Collected data
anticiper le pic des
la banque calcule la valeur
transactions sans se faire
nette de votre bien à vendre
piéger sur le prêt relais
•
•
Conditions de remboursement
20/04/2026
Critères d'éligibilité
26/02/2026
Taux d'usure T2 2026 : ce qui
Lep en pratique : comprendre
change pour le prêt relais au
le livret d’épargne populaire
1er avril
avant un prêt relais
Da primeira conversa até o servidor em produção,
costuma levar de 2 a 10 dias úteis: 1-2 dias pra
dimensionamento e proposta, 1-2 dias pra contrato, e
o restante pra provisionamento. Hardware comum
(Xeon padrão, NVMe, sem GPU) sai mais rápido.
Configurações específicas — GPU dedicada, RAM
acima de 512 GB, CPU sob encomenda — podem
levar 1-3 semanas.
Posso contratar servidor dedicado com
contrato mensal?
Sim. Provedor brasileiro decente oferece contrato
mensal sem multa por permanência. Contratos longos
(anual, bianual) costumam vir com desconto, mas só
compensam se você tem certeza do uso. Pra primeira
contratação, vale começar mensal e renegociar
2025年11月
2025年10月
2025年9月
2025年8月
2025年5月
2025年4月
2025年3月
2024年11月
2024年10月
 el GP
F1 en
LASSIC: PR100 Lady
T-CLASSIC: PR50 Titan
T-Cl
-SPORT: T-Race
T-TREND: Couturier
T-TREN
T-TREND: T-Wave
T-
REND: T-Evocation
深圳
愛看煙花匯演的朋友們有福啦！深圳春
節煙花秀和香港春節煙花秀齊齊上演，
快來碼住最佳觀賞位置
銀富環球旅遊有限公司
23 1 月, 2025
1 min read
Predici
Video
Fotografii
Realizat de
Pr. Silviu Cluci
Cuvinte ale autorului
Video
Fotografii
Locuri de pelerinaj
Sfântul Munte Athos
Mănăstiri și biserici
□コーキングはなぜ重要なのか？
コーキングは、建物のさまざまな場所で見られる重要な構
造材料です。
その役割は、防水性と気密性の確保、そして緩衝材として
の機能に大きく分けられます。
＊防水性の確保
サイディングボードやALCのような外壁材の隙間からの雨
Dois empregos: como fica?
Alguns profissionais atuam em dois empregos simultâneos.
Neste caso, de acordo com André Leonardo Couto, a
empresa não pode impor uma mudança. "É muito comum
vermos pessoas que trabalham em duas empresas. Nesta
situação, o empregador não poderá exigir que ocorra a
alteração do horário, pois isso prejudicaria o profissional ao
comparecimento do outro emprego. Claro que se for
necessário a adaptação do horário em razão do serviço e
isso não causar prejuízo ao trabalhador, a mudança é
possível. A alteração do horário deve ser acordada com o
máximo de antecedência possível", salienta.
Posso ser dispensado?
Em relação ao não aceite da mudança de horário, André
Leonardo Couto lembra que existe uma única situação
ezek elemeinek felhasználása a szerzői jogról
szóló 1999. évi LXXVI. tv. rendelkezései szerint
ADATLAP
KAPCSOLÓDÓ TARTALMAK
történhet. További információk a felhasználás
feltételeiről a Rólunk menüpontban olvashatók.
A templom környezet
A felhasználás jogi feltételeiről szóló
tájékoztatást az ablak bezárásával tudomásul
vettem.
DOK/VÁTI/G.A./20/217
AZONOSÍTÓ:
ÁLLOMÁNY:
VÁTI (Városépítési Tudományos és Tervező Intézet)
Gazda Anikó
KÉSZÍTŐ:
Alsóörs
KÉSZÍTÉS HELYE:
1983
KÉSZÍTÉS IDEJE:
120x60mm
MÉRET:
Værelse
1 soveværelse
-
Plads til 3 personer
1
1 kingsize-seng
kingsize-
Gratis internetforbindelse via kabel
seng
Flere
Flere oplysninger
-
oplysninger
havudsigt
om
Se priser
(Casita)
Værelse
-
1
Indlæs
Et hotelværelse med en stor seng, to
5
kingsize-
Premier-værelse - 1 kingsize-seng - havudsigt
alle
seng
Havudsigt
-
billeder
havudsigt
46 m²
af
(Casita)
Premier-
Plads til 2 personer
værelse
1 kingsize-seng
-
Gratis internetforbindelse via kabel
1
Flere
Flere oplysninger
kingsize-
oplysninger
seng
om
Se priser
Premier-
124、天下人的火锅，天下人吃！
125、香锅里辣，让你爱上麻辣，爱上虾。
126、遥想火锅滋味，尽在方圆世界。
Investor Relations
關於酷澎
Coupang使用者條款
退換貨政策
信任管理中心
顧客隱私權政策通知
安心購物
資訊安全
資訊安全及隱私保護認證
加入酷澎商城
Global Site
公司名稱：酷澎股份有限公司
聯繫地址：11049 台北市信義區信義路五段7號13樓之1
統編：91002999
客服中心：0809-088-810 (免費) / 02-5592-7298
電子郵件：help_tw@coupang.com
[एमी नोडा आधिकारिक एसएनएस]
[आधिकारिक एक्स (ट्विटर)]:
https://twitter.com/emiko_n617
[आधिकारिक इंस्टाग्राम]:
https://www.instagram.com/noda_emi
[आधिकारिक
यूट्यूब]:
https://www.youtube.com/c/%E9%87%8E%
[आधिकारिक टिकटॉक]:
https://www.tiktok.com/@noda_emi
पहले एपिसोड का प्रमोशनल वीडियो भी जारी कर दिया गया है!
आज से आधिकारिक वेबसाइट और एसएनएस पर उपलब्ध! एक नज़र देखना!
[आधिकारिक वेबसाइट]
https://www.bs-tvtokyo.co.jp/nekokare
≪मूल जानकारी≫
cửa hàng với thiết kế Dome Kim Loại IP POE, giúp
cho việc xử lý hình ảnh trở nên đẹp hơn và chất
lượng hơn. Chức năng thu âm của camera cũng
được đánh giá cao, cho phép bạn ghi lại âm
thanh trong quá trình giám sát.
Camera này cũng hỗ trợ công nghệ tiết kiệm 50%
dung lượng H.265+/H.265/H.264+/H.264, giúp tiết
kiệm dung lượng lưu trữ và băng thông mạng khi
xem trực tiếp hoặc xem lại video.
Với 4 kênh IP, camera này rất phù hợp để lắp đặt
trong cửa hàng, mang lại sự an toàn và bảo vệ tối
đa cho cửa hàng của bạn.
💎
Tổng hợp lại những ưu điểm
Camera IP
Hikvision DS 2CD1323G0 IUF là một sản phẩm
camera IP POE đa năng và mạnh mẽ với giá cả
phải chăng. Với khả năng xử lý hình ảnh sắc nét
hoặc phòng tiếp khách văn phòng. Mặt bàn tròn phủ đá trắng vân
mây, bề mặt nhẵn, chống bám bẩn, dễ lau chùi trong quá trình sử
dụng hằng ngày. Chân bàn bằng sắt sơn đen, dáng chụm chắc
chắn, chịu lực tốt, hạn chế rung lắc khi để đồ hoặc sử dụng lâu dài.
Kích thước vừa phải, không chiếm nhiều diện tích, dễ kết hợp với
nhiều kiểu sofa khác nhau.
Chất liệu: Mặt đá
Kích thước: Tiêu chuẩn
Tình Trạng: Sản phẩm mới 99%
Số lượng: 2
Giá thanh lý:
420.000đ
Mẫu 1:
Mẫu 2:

JOB ITEM:
Find the lines above that hold "szóló", then copy each of them.

WORKED SOLUTION:
szóló 1999. évi LXXVI. tv. rendelkezései szerint
A felhasználás jogi feltételeiről szóló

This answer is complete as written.